*** Quoted text ***

Whole black peppercorns, grind to measure 1/4 tsp.*
Whole cloves, grind to measure 1/4 tsp.
Whole cardamom, grind to measure 1/4 tsp.
1-2 cinnamon stick, grind to measure 1 tsp.
2 cups flour
1 tsp. baking powder
1 tsp. baking soda
1/2 tsp. salt
3 large eggs
1 large egg yolk
1 cup sour cream
1 1/2 sticks unsalted butter, room temperature
1 cup sugar
2 large pieces fresh ginger root (1/4 cup, tightly packed, when finely grated)
Zest from 2 to 3 oranges ( 1 1/2 tsps. finely grated)
*You can use pre-ground spices too
Preheat oven to 350F degrees. Butter and flour a 6 cup Bundt pan.
Whisk the flour with the baking powder, baking soda, and salt in a small bowl.
Here I am adding the spices into the flour mixture
In another small bowl, whisk the eggs and egg yolk into the sour cream.
Set aside
Cream the butter and sugar in a stand mixer until the mixtrue is light, fluffy, and almost white, about 3 minutes.
Grate the ginger root
and grate the orange zest then add both to the butter/sugar mixture
Now a little flour to the mixture and incorporate
Then add a little of the egg mixture into the batter and incorporate. Repeat until both are fully incorporated.
Batter should be as luxurious as mousse. Pour into prepared pan
Bake for 40 minutes.
Bake until cake is golden and a wooden skewer comes out clean.
Remove to a rack and cool in pan in 10 minutes.
I skipped the Bourbon soak because I didn't have any.
Once the cake was cooled, I used a soft rubber spatula to gently scrape the edges to loosen the cake. I then turned it onto a large platter
For the GLAZE:
1 juice from an orange - about 2 tbsps.

*** Data provided ***

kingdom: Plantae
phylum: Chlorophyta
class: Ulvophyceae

***

▶ [What you need to do]: Can you write out the whole spiced ginger and orange Bundt cake recipe word for word? None of the material is needed here.

▶ [Finished answer]:
Whole black peppercorns, grind to measure 1/4 tsp.*
Whole cloves, grind to measure 1/4 tsp.
Whole cardamom, grind to measure 1/4 tsp.
1-2 cinnamon stick, grind to measure 1 tsp.
2 cups flour
1 tsp. baking powder
1 tsp. baking soda
1/2 tsp. salt
3 large eggs
1 large egg yolk
1 cup sour cream
1 1/2 sticks unsalted butter, room temperature
1 cup sugar
2 large pieces fresh ginger root (1/4 cup, tightly packed, when finely grated)
Zest from 2 to 3 oranges ( 1 1/2 tsps. finely grated)
*You can use pre-ground spices too
Preheat oven to 350F degrees. Butter and flour a 6 cup Bundt pan.
Whisk the flour with the baking powder, baking soda, and salt in a small bowl.
Here I am adding the spices into the flour mixture
In another small bowl, whisk the eggs and egg yolk into the sour cream.
Set aside
Cream the butter and sugar in a stand mixer until the mixtrue is light, fluffy, and almost white, about 3 minutes.
Grate the ginger root
and grate the orange zest then add both to the butter/sugar mixture
Now a little flour to the mixture and incorporate
Then add a little of the egg mixture into the batter and incorporate. Repeat until both are fully incorporated.
Batter should be as luxurious as mousse. Pour into prepared pan
Bake for 40 minutes.
Bake until cake is golden and a wooden skewer comes out clean.
Remove to a rack and cool in pan in 10 minutes.
I skipped the Bourbon soak because I didn't have any.
Once the cake was cooled, I used a soft rubber spatula to gently scrape the edges to loosen the cake. I then turned it onto a large platter
For the GLAZE:
1 juice from an orange - about 2 tbsps.